Problem requirements →
The response should be an exact transcription of the data below, free of images.

Records shown →

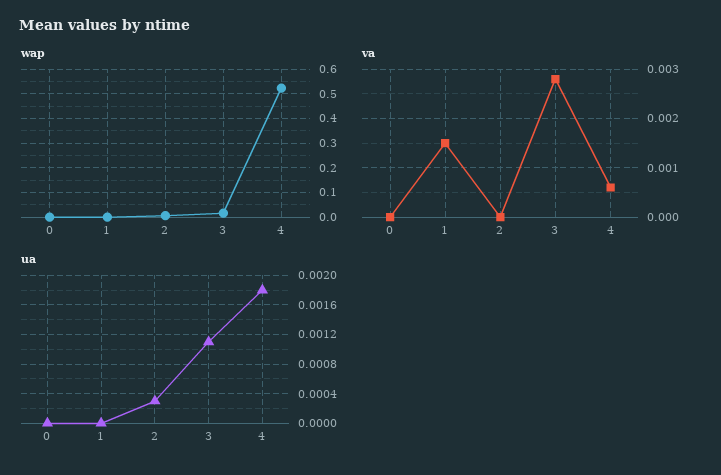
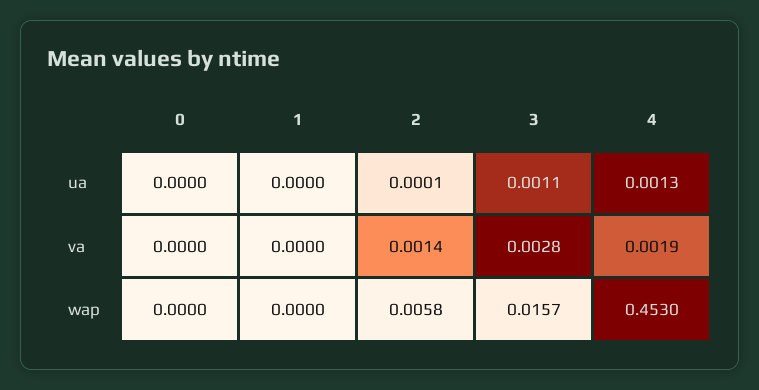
  {
    "wap": {
      "0": 0,
      "1": 0,
      "2": 0.0058,
      "3": 0.0157,
-     "4": 0.525
+     "4": 0.453
    },
    "va": {
      "0": 0,
-     "1": 0.0015,
+     "1": 0,
-     "2": 0,
+     "2": 0.0014,
      "3": 0.0028,
-     "4": 0.0005
+     "4": 0.0019
    },
    "ua": {
      "0": 0,
      "1": 0,
-     "2": 0.0003,
+     "2": 0.0001,
      "3": 0.0011,
-     "4": 0.0018
+     "4": 0.0013
    }
  }

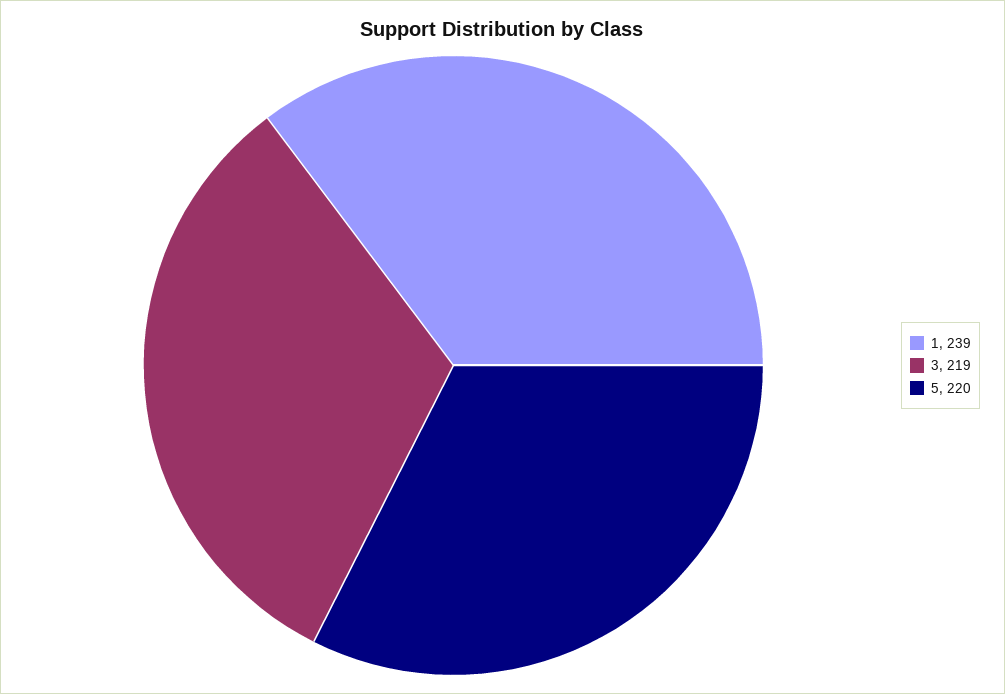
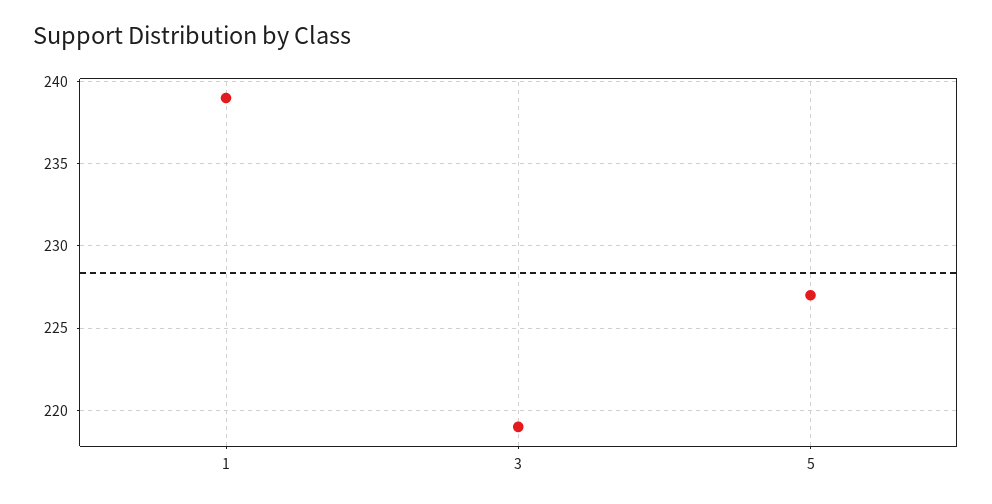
  {
    "1": 239,
    "3": 219,
-   "5": 220
+   "5": 227
  }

Completed task →
  {
    "wap": {
      "0": 0,
      "1": 0,
      "2": 0.0058,
      "3": 0.0157,
-     "4": 0.525
+     "4": 0.453
    },
    "va": {
      "0": 0,
-     "1": 0.0015,
+     "1": 0,
-     "2": 0,
+     "2": 0.0014,
      "3": 0.0028,
-     "4": 0.0005
+     "4": 0.0019
    },
    "ua": {
      "0": 0,
      "1": 0,
-     "2": 0.0003,
+     "2": 0.0001,
      "3": 0.0011,
-     "4": 0.0018
+     "4": 0.0013
    }
  }

  {
    "1": 239,
    "3": 219,
-   "5": 220
+   "5": 227
  }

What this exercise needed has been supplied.